Problem to work on ▸
In the entries below, begin at the line with "List each element's" and stop after the line with "Page size: 1500x1125."; output those lines exactly and omit the pictures.

── Provided data

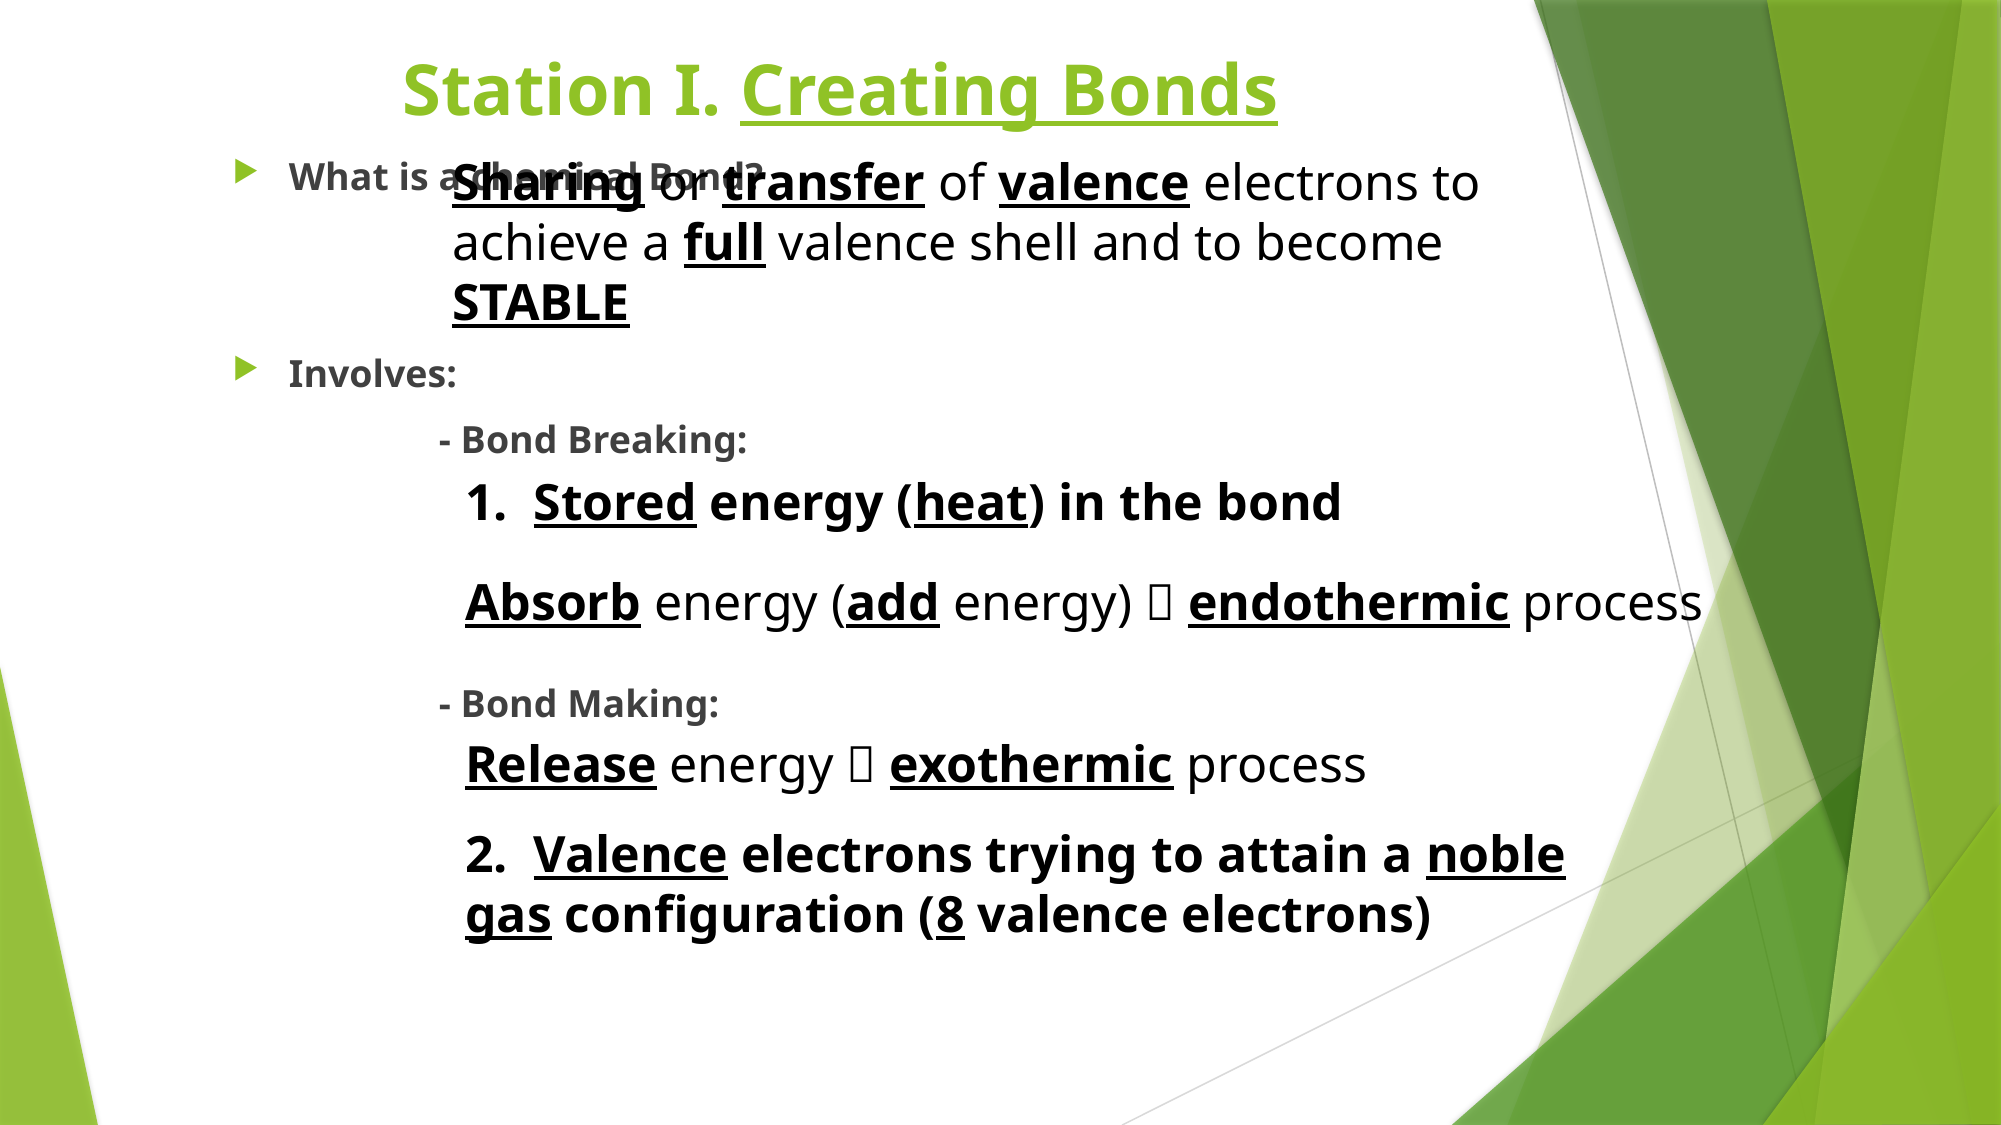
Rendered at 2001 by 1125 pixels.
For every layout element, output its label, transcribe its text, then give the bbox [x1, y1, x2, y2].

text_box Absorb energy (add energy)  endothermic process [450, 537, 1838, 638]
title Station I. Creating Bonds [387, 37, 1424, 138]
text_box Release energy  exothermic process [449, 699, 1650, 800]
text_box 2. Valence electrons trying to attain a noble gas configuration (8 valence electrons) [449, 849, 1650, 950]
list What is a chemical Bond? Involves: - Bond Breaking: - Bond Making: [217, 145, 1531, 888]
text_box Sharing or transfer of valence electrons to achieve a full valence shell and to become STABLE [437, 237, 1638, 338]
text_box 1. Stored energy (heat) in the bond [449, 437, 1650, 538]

────
── Provided data

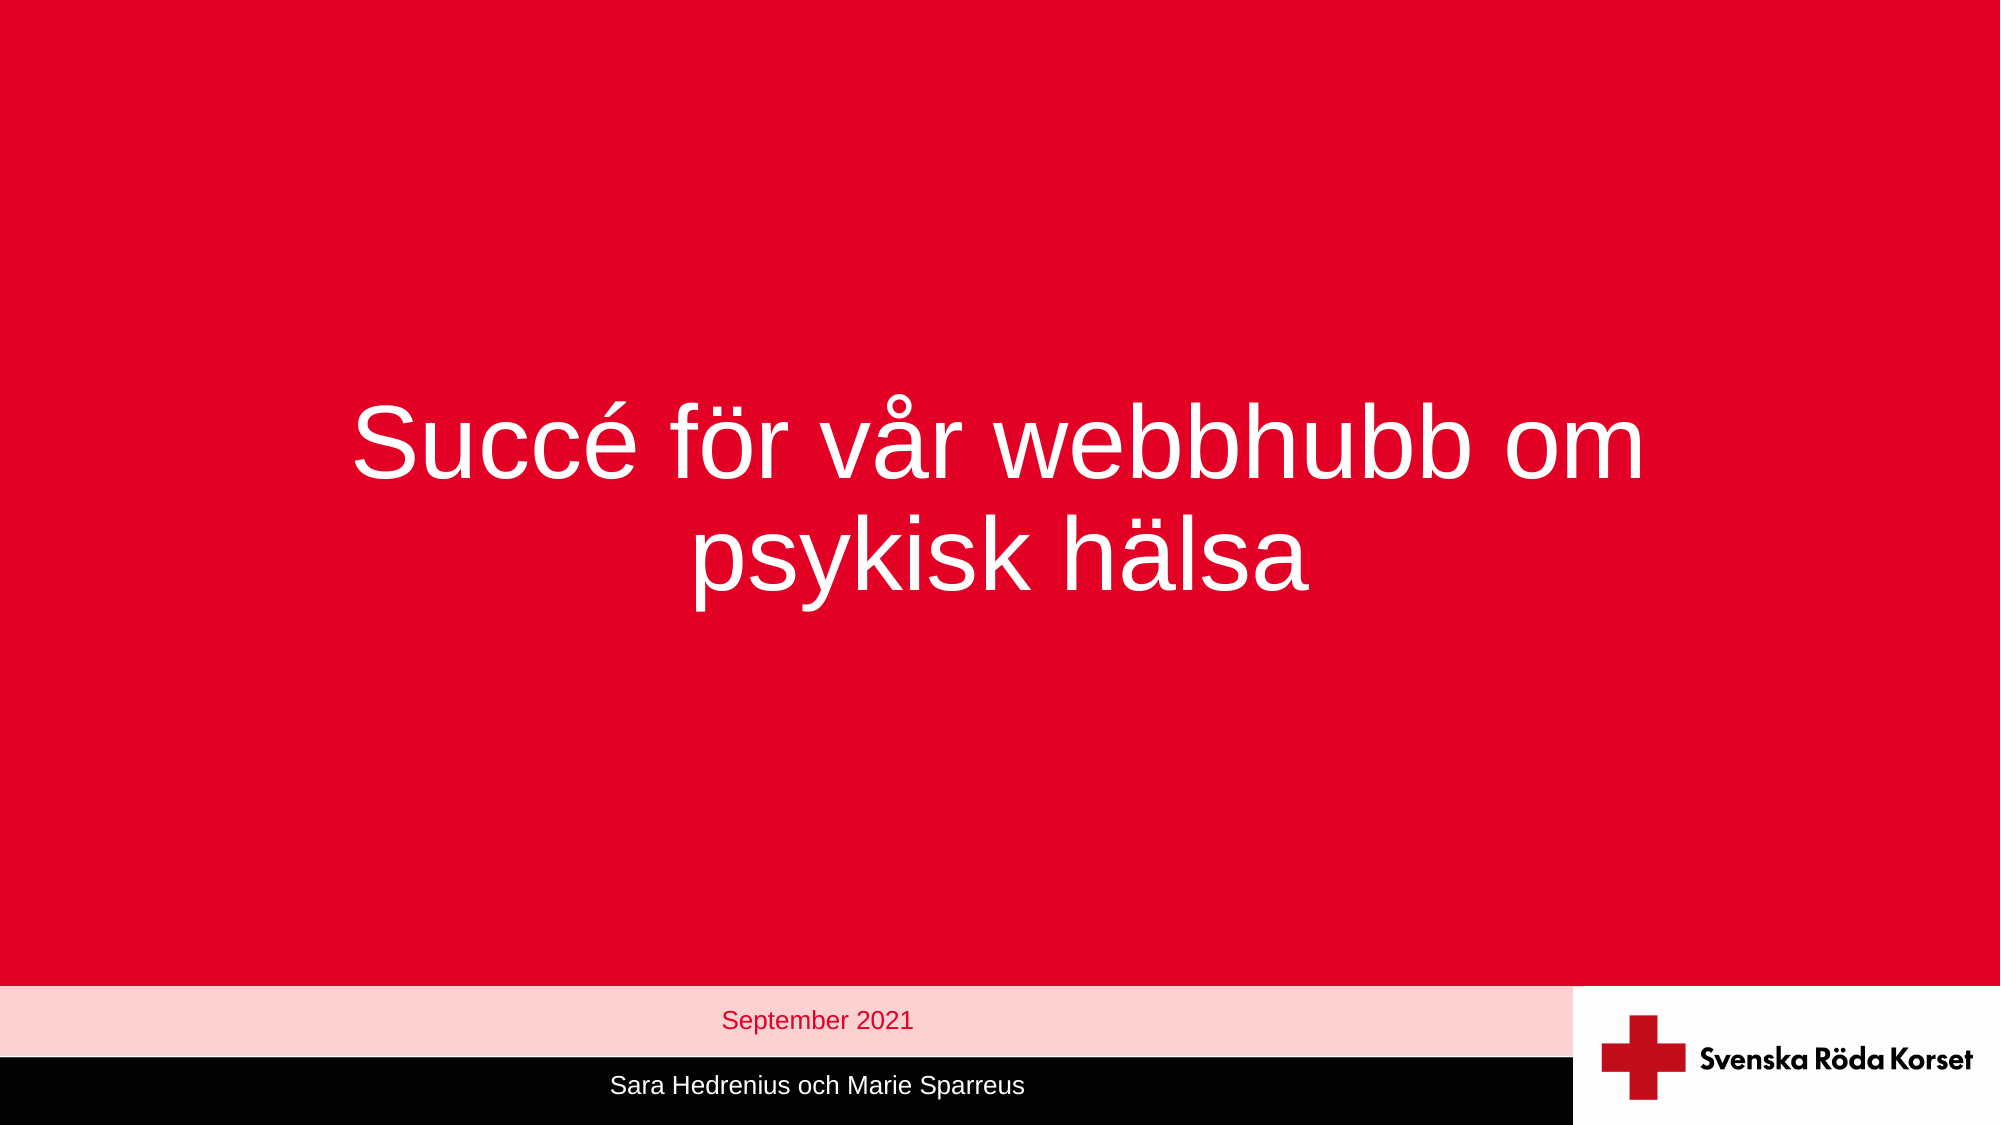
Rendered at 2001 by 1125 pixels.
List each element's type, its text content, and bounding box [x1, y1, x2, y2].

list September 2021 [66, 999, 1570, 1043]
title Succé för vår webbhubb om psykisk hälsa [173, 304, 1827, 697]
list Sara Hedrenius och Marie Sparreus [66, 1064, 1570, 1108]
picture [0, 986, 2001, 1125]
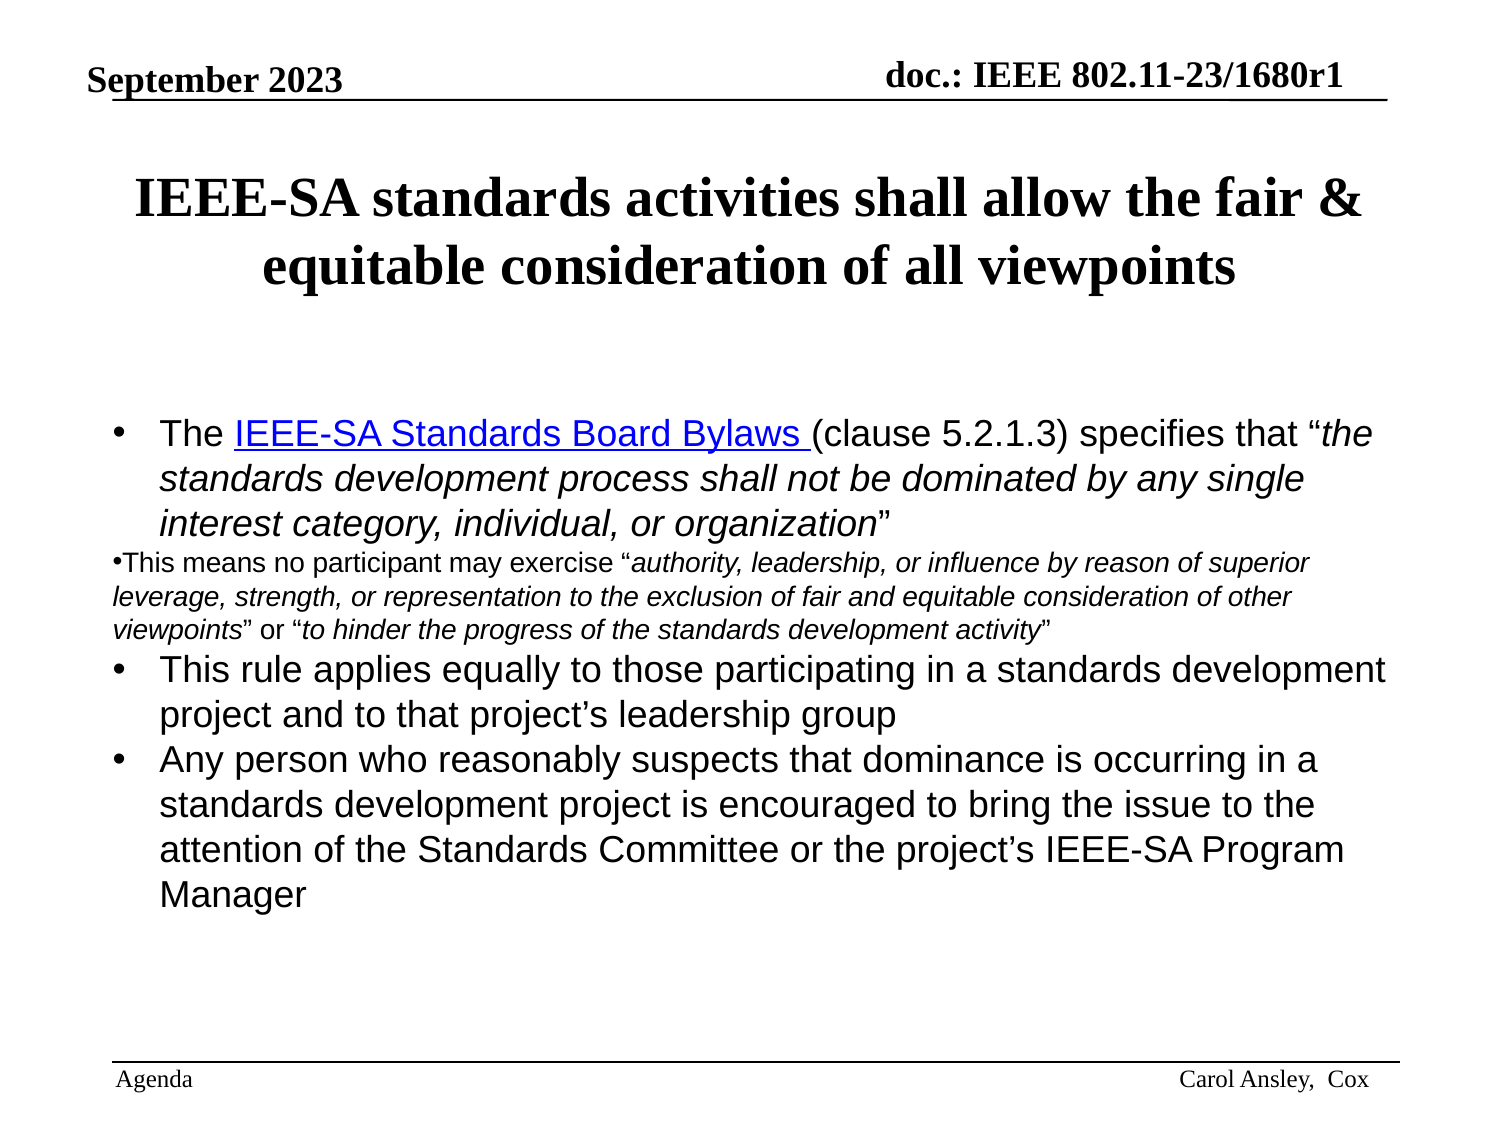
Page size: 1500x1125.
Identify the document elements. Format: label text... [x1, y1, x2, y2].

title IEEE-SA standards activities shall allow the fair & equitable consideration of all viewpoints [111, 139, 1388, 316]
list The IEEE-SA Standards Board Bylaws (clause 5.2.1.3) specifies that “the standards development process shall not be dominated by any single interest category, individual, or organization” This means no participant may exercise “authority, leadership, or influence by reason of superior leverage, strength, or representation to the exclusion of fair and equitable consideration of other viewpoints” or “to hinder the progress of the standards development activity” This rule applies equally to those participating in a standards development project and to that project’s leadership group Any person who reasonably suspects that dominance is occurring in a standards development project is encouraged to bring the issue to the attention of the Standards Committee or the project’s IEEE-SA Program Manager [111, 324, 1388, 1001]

────

Your response ▸
List each element's type, its text content, and bounding box [x1, y1, x2, y2].

list September 2021 [66, 999, 1570, 1043]
title Succé för vår webbhubb om psykisk hälsa [173, 304, 1827, 697]
list Sara Hedrenius och Marie Sparreus [66, 1064, 1570, 1108]
picture [0, 986, 2001, 1125]
Page size: 1500x1125.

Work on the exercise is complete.